§ **Testo di origine**:
L’economia di guerra e la cultura

ne scrivono la CUB di Pisa e Giovanna Lo Presti

L’economia di guerra danneggerà anche la cultura

a cura della Cub di Pisa

Non staremo in questa sede a dilungarci sul lungo percorso che da oltre un trentennio sottrae risorse ai beni culturali, precarizzando il lavoro con abusi di appalti, subappalti, aziende in house del ministero, lavoro interinale, partite ive coatte, volontariato sostitutivo, tutto per operare un autentico sradicamento del sistema pubblico in ambito culturale.

In attesa del testo finale della Legge di Bilancio, letta tuttavia la proposta presentata dal Governo e dalla Ragioneria dello Stato che sarà discussa e votata dal Parlamento nelle prossime settimane, siamo consapevoli che non ci saranno cambiamenti epocali, tutto proseguirà nell’alveo delle compatibilità di bilancio, dentro quella austerità salariale che si traduce in cronica disattenzione verso le istanze della cultura. In tempi di economia di guerra il settore culturale corre il rischio di essere la prima vittima sacrificale. Tagli destinati a recuperare risorse per riconvertire aziende civili a produzioni militari. In tempi di guerra poi investire in cultura diventa pericoloso, perché l’ambito culturale per eccellenza è anche il settore in cui il rifiuto dei processi di militarizzazione avviene con particolare forza e prova ne sia l’intervento ministeriale che ha revocato l’autorizzazione a un seminario formativo per docenti su tematiche attinenti alla guerra, al Riarmo e ai processi di militarizzazione.

§ **Dati forniti**:
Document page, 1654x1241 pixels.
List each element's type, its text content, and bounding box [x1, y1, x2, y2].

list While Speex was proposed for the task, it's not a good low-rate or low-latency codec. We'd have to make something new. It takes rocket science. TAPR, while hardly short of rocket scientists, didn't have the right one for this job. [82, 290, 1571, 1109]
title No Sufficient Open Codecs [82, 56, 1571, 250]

§ **Quesito scritto A**: Riassumi in due frasi il testo sull'economia di guerra e la cultura.
§ **Quesito scritto B**: Prosegui il testo sull'economia di guerra e la cultura a partire dall'ultima frase riportata.
L'elenco proviene da una fonte diversa.

§ **Risposta scritta A**: Secondo la Cub di Pisa, da oltre un trentennio i beni culturali perdono risorse e il lavoro del settore viene precarizzato, al punto da sradicare il sistema pubblico in ambito culturale. Dalla proposta di Legge di Bilancio non si attendono cambiamenti epocali, e in tempi di economia di guerra la cultura rischia di essere la prima vittima sacrificale, sia per i tagli destinati alla riconversione verso produzioni militari sia perché è il settore in cui il rifiuto della militarizzazione è particolarmente forte, come dimostra la revoca ministeriale di un seminario per docenti su guerra e riarmo.

§ **Risposta scritta B**:
Il Ministero della Cultura cerca invece di sottomettere musei pubblici a processi di militarizzazioni, utilizzandoli come spazi per eventi totalmente slegati dalla loro funzione. Ricordiamo il caso della Galleria d’Arte Moderna e Contemporanea che nelle giornate del 14 e 15 novembre ha ospitato gli incontri del Processo di Aquiba, un forum militare per il quale il museo è stato chiuso al pubblico e che ah previsto l’allontanamento di 40 dipendenti considerati forse ostili a questa deriva dell’istituto. Stessa sorte per Palazzo Reale di Napoli che dal 14 al 17 ottobre ha chiuso per ospitare il “Med5- Dialoghi del Mediterraneo”, organizzato del Ministero degli Esteri, della Cooperazione Internazionale e dall’ISPI. Sempre a Napoli vi è stata la sventata presenza dell’ex premier israeliano Ehud Olmert, colui che autorizzò la drammatica operazione “Piombo Fuso” sulla striscia di Gaza, presso il museo Reale di Capodimonte per il festival “Falafel e Democrazia”.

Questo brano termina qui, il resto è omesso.